A neighborhood under pressure

Clarendon Street is one of the South End's most recognizable blocks — lined with brownstones, boutiques, and restaurants, in a neighborhood where a one-bedroom apartment rents for north of $3,000 a month. Residents pay a premium to live there.
Brownstones in Boston's South End neighborhood
The South End — one of Boston's most expensive neighborhoods, and increasingly a flashpoint for street-level crime and disorder. Photo: Chris Rycroft / Wikimedia Commons / CC BY 2.0.
What they're getting in return is a rising tide of street-level crime and disorder that City Hall has shown little interest in confronting.
The South End sits in the direct path of the dysfunction radiating from the Mass and Cass corridor, where the city's hands-off approach to open-air drug use and encampments has pushed addicts, dealers, and petty criminals into surrounding neighborhoods for years. Residents have complained repeatedly about aggressive panhandling, property crime, car break-ins, and people using drugs openly on residential streets.

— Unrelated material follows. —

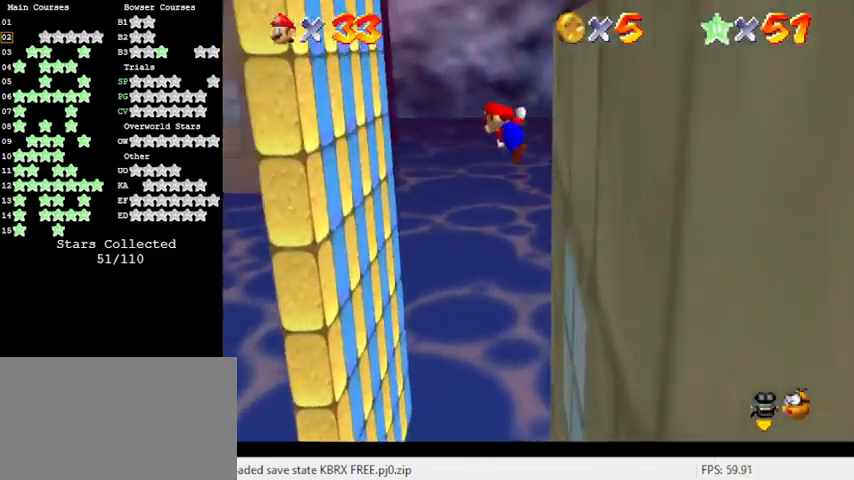
{"keys": ["left"], "events": [[200, "left", "down"], [200, "up", "down"], [433, "up", "up"], [467, "shift", "up"]]}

The city's response has been to cycle through task forces, outreach programs, and press conferences — none of which have made the streets safer for small business owners like the people who run Madeleine's.
A candy shop on Clarendon Street getting robbed at knifepoint at 7:30 on a Tuesday is not a random event. It's what happens when a city signals that low-level crime won't be met with consequences — and the people who live and work in these neighborhoods are left to absorb the result.